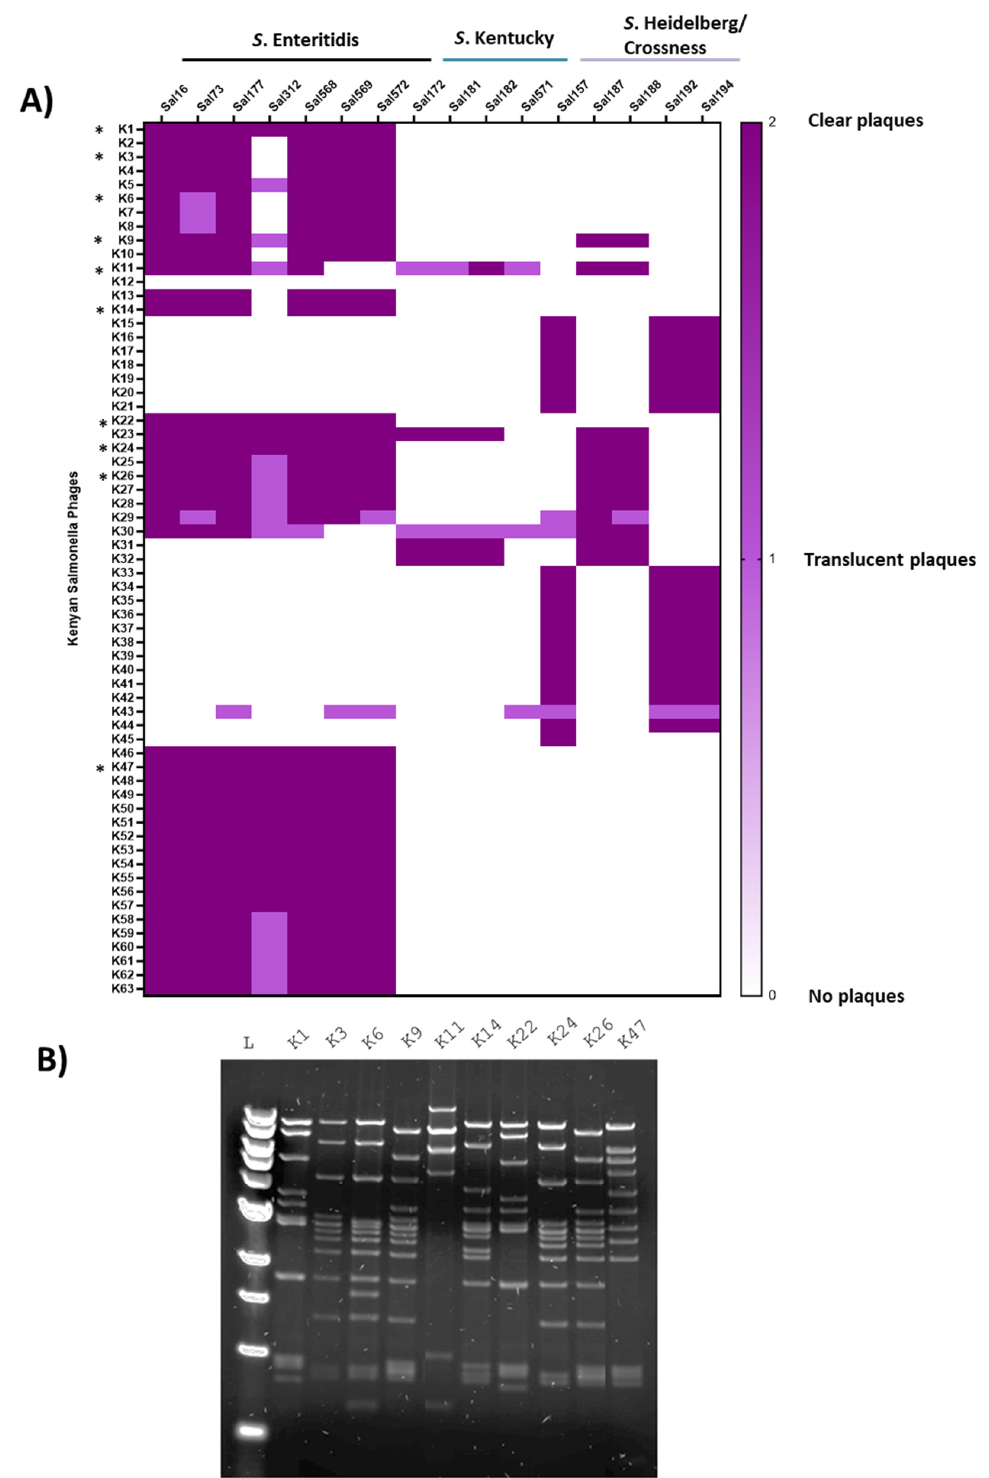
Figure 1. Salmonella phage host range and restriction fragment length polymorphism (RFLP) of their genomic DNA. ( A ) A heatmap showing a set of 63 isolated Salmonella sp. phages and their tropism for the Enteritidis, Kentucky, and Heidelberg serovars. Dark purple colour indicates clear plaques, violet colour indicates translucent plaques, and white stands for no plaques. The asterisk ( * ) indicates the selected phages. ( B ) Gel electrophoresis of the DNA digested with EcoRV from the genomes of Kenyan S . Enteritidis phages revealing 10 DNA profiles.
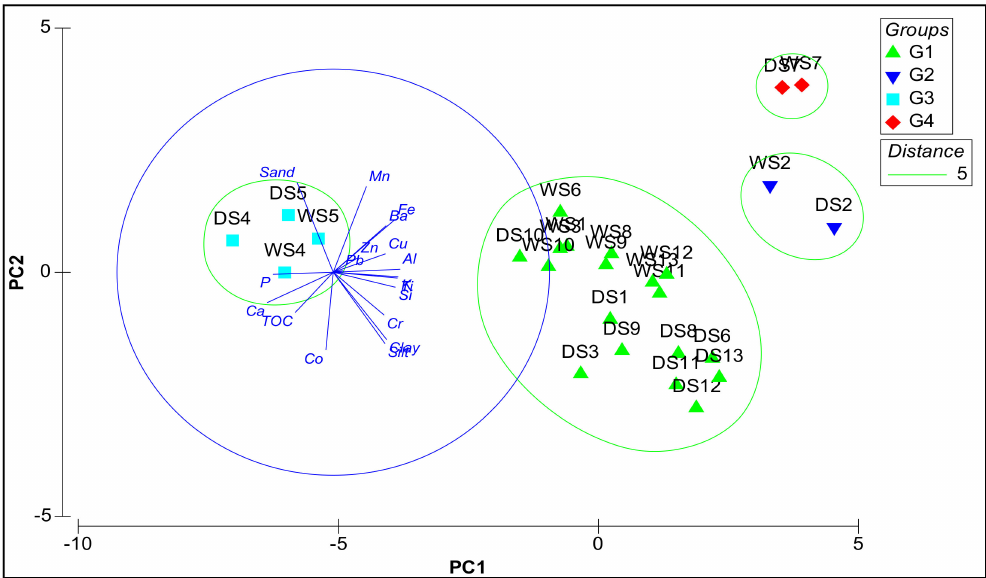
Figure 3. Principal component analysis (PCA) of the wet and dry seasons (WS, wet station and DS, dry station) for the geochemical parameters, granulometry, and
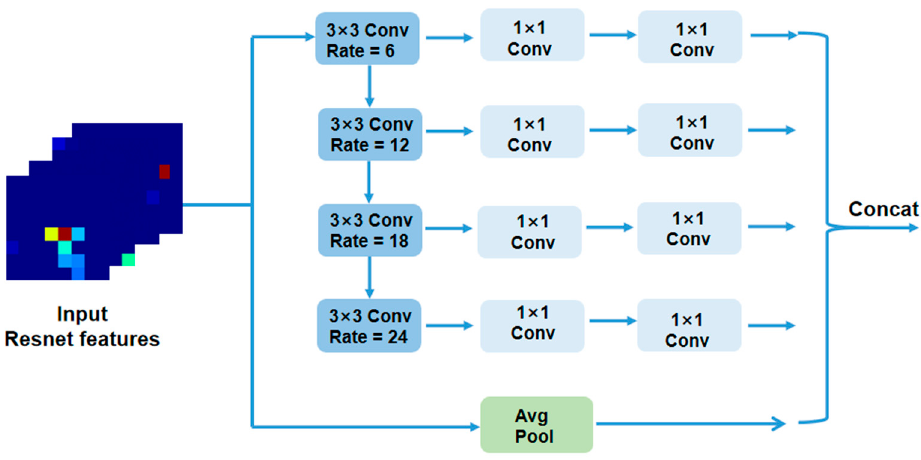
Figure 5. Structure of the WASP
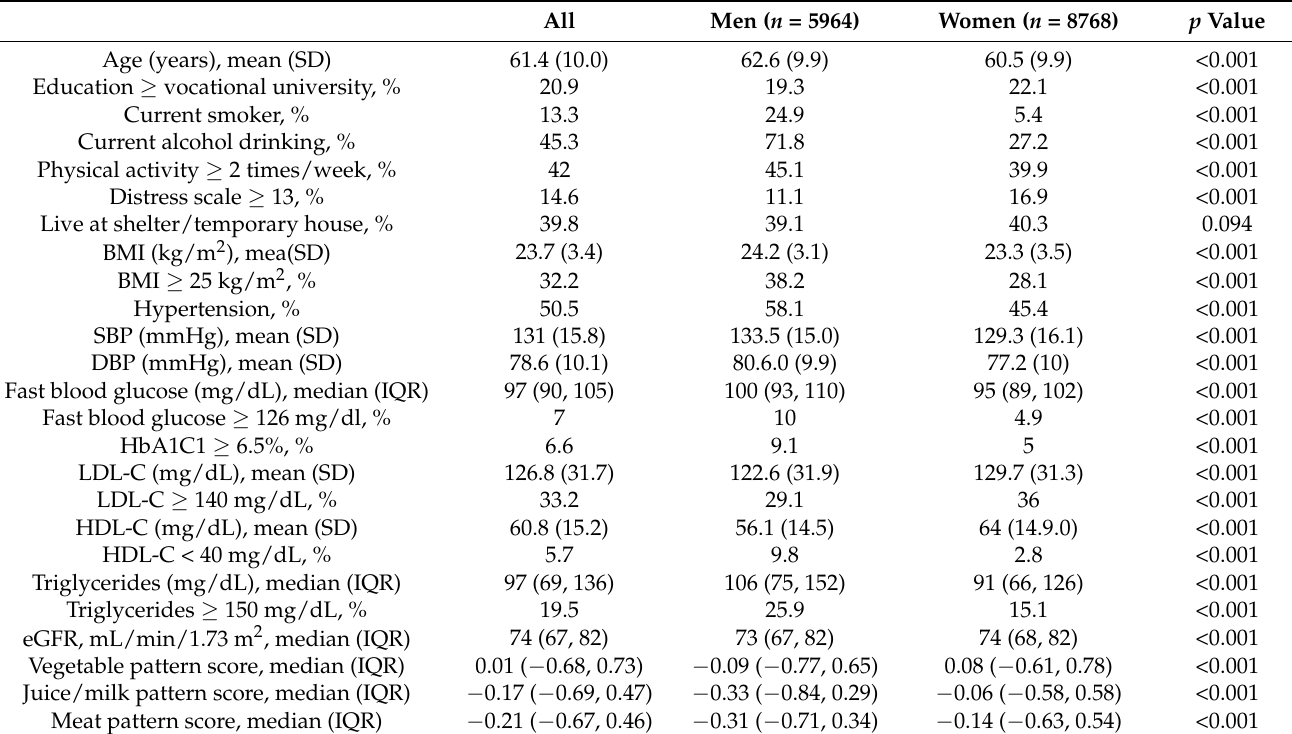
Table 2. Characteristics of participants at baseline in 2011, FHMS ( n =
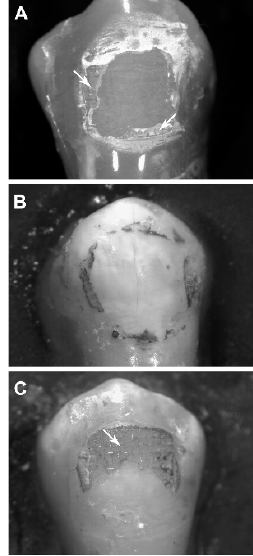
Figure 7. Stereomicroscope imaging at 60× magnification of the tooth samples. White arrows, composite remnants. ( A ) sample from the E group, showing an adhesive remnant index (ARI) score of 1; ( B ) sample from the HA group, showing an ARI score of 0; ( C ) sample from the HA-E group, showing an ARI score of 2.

Aim of the exercise :: Copy each line above exactly. Images do not belong in the copy.

Response area ::
Figure 1. Salmonella phage host range and restriction fragment length polymorphism (RFLP) of their genomic DNA. ( A ) A heatmap showing a set of 63 isolated Salmonella sp. phages and their tropism for the Enteritidis, Kentucky, and Heidelberg serovars. Dark purple colour indicates clear plaques, violet colour indicates translucent plaques, and white stands for no plaques. The asterisk ( * ) indicates the selected phages. ( B ) Gel electrophoresis of the DNA digested with EcoRV from the genomes of Kenyan S . Enteritidis phages revealing 10 DNA profiles.
Figure 3. Principal component analysis (PCA) of the wet and dry seasons (WS, wet station and DS, dry station) for the geochemical parameters, granulometry, and
Figure 5. Structure of the WASP
Table 2. Characteristics of participants at baseline in 2011, FHMS ( n =
Figure 7. Stereomicroscope imaging at 60× magnification of the tooth samples. White arrows, composite remnants. ( A ) sample from the E group, showing an adhesive remnant index (ARI) score of 1; ( B ) sample from the HA group, showing an ARI score of 0; ( C ) sample from the HA-E group, showing an ARI score of 2.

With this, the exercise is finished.